Pojechałam do Belgradu na międzynarodową konferencję o nowych mediach. Razem z grupą znajomych w wolnym czasie postanowiliśmy zobaczyć miasto. Pierwszy kontakt zaczął się od jego najbardziej dynamicznej części – okolicy dworca kolejowego i autobusowego. W środku tygodnia, około południa przechadzają się tamtędy tłumy. Serbowie spóźnieni na pociąg, spieszący do pracy, umówieni na spotkania w centrum Belgradu, goniący za swoimi obowiązkami. Pytam mężczyznę o nazwę parku znajdującego się naprzeciwko dworca. Odwraca wzrok. Udaje, że nie słyszy pytania. Ucieka.
Park – schronienie
Tak samo zachowuje się większość Serbów, których droga do pracy, na spotkanie, autobus, pociąg, cokolwiek, przebiega przez ten park. Tej jesieni jest on bardziej kolorowy niż zwykle. A to za sprawą różnobarwnych, choć wypłowiałych namiotów, które rozbili w nim uchodźcy.
Niektóre przykryto kurtkami lub workami, by nie przeciekały. Między błotem i kałużami leżą paczki po papierosach, śmieci, worki foliowe, dziecięce zabawki, futbolówki oraz torby, w które spakowali dorobek całego życia. Leżą też sami uchodźcy.
Część z nich, owinięta folią termiczną śpi w namiotach lub drzemie na ławkach. Kobiety co jakiś czas przynoszą paczki z logiem organizacji „Save the Children”, UNHCR lub Międzynarodowego Czerwonego Krzyża, które zorganizowały centrum pomocy nieopodal parku. Znajdują w nich napoje, ciepłe posiłki i śpiwory. Kilkoro dzieci biega między drzewami. Najwięcej jest jednak młodych mężczyzn, około 20 roku życia.

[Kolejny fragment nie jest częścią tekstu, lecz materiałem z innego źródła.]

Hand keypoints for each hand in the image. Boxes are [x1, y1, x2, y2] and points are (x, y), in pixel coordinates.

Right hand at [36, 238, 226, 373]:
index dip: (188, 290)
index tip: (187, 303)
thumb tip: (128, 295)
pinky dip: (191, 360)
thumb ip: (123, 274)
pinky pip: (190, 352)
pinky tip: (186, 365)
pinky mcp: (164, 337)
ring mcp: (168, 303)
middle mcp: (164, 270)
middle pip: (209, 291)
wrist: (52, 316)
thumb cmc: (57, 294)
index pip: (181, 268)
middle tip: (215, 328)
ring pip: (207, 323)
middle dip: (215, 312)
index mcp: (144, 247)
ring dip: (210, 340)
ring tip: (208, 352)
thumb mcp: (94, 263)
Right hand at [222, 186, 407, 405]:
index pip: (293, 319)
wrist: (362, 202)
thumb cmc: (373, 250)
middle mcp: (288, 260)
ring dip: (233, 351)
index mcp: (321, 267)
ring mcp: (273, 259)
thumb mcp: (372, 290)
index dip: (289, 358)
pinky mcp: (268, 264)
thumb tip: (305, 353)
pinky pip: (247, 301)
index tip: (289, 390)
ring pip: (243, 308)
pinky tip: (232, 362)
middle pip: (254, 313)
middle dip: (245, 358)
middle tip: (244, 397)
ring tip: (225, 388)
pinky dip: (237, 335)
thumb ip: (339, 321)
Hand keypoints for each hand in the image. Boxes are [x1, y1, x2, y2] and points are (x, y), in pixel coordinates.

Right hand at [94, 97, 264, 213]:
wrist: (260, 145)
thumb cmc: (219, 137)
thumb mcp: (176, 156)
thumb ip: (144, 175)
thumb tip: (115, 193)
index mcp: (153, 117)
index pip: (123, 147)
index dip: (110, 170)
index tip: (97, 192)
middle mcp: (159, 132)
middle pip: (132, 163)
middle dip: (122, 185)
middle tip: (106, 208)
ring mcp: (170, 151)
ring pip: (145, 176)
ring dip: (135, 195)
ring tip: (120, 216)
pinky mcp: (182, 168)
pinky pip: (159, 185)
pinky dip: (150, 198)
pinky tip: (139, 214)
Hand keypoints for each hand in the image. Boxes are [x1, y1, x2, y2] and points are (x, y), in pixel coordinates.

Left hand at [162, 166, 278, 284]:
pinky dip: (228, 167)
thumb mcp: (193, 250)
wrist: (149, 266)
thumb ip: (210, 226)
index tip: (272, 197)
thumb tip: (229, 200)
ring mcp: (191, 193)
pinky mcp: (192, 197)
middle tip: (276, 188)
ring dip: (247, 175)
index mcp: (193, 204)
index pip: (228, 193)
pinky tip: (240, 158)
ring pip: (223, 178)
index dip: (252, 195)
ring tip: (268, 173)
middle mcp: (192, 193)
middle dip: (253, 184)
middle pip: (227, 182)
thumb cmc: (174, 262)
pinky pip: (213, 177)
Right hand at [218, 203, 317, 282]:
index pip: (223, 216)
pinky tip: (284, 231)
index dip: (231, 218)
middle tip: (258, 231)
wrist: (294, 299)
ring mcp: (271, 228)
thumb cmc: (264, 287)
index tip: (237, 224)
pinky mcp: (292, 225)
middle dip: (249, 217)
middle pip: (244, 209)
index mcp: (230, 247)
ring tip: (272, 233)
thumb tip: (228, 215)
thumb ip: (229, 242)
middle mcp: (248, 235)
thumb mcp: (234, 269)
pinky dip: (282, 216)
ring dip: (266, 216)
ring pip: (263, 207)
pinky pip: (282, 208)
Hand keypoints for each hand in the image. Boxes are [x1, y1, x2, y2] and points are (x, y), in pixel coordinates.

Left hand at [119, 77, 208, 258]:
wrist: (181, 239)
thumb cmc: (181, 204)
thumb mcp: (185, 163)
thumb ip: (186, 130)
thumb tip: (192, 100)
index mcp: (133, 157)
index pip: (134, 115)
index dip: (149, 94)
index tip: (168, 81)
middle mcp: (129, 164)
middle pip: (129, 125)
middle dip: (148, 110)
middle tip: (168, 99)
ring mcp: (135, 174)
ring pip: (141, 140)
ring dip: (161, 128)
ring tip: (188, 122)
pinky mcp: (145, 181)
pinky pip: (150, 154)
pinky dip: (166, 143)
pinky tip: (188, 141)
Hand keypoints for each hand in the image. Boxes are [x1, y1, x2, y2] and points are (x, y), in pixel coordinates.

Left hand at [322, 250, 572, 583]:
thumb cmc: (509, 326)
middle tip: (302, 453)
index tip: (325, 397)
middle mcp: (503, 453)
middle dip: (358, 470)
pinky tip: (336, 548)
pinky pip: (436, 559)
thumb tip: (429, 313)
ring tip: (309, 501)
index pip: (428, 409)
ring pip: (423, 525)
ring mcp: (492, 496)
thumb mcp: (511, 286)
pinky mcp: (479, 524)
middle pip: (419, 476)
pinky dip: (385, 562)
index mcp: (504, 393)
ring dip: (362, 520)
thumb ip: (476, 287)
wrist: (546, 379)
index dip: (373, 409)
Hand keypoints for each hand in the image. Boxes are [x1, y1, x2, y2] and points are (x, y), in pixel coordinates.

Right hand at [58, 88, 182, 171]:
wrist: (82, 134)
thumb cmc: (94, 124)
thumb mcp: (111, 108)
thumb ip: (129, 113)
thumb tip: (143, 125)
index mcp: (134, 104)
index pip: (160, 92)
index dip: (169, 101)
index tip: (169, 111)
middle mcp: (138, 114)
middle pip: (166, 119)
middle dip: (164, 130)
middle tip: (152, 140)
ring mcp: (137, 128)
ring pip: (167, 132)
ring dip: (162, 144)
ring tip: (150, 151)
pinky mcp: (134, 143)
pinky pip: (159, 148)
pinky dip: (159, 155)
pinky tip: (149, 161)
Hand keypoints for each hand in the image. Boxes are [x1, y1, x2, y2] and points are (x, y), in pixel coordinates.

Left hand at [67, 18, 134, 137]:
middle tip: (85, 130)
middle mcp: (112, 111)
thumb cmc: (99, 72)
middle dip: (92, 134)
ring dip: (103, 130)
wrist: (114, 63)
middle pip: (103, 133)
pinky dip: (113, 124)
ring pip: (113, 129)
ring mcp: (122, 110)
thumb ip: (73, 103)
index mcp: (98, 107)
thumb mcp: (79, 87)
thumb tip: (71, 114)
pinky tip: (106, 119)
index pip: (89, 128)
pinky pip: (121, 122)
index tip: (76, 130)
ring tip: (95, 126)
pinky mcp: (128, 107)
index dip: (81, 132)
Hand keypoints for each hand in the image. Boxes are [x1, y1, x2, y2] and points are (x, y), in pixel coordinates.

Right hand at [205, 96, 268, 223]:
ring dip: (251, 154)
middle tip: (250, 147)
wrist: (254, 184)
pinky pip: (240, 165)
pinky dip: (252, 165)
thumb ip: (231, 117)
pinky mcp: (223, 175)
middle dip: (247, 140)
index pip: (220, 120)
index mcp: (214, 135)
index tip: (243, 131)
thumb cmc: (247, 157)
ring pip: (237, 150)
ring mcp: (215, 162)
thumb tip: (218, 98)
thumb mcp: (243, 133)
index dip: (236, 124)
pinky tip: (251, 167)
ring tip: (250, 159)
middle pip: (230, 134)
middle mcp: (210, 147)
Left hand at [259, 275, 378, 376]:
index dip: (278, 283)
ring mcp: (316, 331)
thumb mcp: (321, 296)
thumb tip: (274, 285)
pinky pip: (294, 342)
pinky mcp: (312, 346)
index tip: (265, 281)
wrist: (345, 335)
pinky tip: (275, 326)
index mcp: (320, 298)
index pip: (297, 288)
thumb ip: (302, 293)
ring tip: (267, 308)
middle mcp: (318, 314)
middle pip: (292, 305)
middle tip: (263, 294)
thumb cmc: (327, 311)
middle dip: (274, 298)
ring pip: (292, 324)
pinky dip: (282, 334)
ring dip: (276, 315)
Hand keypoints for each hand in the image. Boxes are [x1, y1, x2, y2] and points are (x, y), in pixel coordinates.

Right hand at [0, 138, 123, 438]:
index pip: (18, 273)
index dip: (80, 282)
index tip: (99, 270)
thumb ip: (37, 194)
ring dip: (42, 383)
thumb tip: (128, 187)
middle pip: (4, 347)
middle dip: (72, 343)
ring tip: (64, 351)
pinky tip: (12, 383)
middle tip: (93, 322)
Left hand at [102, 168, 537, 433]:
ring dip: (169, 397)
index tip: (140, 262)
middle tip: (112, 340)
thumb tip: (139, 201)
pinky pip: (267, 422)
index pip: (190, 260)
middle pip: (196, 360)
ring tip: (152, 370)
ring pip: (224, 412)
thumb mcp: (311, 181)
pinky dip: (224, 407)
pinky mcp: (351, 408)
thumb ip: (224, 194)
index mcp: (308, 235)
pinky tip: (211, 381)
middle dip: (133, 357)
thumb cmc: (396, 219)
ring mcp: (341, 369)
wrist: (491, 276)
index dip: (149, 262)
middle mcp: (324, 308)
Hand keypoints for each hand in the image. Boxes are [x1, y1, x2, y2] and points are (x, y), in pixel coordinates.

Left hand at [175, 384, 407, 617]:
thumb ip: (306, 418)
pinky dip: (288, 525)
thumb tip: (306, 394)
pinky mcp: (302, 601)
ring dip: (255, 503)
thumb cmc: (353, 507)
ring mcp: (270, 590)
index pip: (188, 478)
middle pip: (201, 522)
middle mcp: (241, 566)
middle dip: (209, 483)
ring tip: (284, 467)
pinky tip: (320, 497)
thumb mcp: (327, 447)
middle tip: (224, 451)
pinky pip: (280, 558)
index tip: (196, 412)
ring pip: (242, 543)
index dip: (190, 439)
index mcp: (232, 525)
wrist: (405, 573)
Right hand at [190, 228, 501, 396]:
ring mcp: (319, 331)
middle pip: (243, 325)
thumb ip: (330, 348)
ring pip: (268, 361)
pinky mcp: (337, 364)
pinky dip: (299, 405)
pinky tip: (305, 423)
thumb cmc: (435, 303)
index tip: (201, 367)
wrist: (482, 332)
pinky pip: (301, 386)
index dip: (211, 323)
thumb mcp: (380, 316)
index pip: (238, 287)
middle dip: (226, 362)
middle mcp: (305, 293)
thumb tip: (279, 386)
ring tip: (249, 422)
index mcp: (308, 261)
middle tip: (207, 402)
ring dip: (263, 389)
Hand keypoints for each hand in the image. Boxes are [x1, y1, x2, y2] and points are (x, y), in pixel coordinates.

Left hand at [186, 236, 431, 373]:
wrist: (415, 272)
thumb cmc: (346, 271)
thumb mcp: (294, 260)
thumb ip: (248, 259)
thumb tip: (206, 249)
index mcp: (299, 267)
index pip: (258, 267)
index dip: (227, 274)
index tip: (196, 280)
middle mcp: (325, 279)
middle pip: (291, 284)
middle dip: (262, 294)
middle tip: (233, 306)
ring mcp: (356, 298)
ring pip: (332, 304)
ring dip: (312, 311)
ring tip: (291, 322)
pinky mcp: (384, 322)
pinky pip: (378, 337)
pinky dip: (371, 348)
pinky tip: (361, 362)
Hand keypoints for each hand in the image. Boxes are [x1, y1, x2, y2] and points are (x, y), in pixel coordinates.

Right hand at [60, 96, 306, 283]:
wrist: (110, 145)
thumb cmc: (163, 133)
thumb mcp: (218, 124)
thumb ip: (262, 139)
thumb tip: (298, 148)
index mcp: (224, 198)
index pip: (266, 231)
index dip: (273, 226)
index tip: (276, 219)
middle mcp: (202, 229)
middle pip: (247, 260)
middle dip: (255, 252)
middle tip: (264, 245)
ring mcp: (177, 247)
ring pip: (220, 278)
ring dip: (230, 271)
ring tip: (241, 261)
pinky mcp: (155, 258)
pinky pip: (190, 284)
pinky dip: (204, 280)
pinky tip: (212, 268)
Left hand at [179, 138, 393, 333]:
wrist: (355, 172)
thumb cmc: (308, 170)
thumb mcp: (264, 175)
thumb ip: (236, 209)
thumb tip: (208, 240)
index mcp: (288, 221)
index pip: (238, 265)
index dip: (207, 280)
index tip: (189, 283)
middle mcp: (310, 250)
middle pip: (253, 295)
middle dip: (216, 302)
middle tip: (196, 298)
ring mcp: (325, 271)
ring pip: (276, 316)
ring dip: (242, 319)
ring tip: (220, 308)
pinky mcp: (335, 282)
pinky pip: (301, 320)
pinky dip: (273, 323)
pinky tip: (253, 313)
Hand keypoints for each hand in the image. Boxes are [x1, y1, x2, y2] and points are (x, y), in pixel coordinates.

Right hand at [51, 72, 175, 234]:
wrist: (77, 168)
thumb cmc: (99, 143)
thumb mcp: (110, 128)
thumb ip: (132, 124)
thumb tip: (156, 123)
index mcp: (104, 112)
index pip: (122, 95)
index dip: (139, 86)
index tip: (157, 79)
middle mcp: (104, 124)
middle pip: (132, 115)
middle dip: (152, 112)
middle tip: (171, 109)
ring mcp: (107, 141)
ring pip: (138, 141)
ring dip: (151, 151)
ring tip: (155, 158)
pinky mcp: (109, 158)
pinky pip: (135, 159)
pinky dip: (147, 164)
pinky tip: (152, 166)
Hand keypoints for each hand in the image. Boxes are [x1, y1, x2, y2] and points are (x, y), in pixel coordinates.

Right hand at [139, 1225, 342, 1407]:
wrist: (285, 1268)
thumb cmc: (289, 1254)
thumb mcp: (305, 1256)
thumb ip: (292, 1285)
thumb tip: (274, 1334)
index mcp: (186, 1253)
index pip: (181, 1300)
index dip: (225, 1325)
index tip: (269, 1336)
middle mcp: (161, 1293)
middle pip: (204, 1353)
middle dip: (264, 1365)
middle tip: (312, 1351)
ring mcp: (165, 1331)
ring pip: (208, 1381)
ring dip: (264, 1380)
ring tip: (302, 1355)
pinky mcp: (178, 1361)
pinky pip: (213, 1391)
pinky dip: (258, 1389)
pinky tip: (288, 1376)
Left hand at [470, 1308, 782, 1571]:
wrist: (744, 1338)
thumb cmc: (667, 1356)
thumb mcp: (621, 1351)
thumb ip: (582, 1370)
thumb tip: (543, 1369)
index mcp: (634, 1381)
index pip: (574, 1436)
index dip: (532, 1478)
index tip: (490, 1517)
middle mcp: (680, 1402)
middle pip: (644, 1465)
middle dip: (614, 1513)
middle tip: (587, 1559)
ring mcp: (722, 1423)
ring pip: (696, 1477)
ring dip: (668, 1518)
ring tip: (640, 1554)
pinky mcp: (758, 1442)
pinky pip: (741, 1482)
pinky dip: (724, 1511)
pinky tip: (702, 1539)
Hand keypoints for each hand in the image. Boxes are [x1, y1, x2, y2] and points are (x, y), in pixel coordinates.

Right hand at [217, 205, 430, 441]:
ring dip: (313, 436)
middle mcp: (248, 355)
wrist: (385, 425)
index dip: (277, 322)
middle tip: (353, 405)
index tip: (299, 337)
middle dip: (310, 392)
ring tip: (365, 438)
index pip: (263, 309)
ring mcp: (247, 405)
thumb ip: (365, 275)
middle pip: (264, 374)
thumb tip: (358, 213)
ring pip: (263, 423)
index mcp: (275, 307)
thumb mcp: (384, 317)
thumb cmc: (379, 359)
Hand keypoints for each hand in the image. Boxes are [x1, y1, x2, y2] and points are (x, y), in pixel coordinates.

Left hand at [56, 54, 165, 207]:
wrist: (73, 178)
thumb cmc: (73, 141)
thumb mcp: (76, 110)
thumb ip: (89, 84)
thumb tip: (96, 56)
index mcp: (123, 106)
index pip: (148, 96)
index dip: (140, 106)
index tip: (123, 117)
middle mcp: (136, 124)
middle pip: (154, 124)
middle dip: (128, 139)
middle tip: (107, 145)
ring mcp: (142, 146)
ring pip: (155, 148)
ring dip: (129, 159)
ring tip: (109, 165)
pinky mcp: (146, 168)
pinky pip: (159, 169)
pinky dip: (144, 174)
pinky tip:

Ucieczka tylko dla młodych i silnych
Zbierają się w mniejszych grupach. Zniechęceni obserwują ludzi przechodzących przez park. Unikają kontaktu z przechodniami. Na około namiotów rozstawione są już dwie czy trzy kamery. Gdy podchodzi do nich dziennikarz, odwracają wzrok, nie chcą z nikim rozmawiać. „Pretty girl” krzyczą, dostrzegając dziewczyny z Polski. Wyciągają smartfony i proszą o zdjęcie. To jedyna szansa, by wejść do tego zamkniętego grona. By poznać ich historię.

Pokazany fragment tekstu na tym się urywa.